United States v.Jones, the 2011 Supreme Court case I mentioned last month, fits these readings
well. The issue at stake: whether or not
attaching a GPS to someone’s car without a warrant was an “unreasonable search
or seizure,” forbidden by the Fourth Amendment. The court held,
unanimously, that warrantless GPS tracking was unconstitutional.
As I said last
time, I find this very interesting because all the Justices, even the
archconservatives, agreed that GPS tracking is a technological development so
revolutionary that there is no way to know what the framers of the constitution
would have thought about it. Alito tries
to picture it. “Is it possible to
imagine a case,” Alito writes, “in which a constable secreted himself somewhere
in a coach and remained there for a period of time in order to monitor the
movements of the coach’s owner?”
That situation is
ridiculous, of course. It would have required, according to Alito, “either a
gigantic coach, a very tiny constable, or both.” When Madison, Jefferson, and
the rest of the gang argued about what a police search was, the modern reality
of GPS tracking would never have entered the conversation. So, the entire court agreed, we have to
extrapolate based on the laws we have and the ideals we believe in to deal with
this new situation.
In the digital
age, we frequently find ourselves in tiny constable situations, where
decades-old laws run up against situations with no historical parallel. Many of the European privacy laws we read
about this week are attempts to deal with just that.
Look at the “right
to be forgotten” discussed in the Guardian piece. Fifty years ago, it would be impossible to
imagine that erroneous information could persist in such a way as it does
online.
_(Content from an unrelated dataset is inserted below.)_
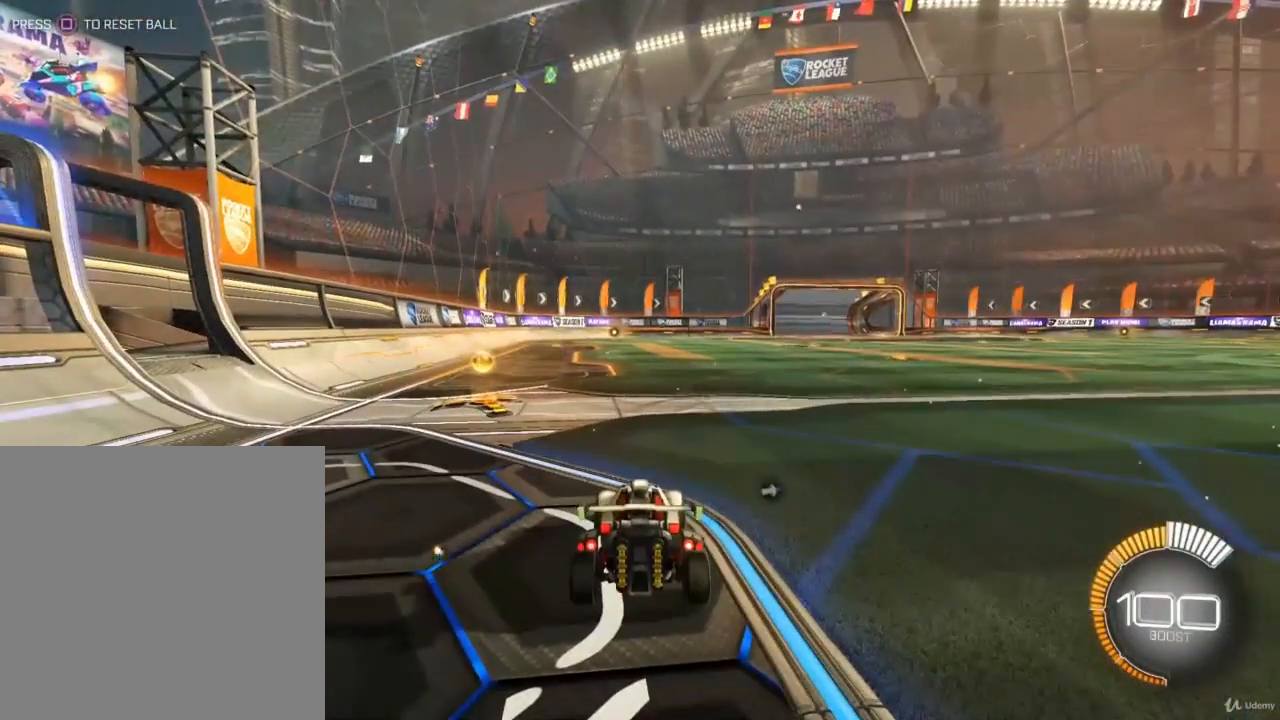
{"buttons": [], "left_stick": "center", "right_stick": "center", "events": []}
If, when you were younger, a newspaper wrongly printed that you had
been evicted, your employer would never be able to find a copy of it. And a
library archiving that newspaper wouldn’t have to destroy their copy of that
article. But in 2016, the information
about you online is a major part of who you are, and it is instantly available
from anywhere in the world. The EU is
right to say that someone needs to be responsible for its accuracy.
Data security,
too, is a tiny constable problem. We are
in a world of privacy issues that have no historical, legal, or moral precedent.
I don’t think any one person knows the right answer. We need a clear public
debate about what is acceptable and what isn’t, what we consider sacred and
what we think is expendable. We need to
think about privacy in new ways. Because
the people profiting from our privacy already are.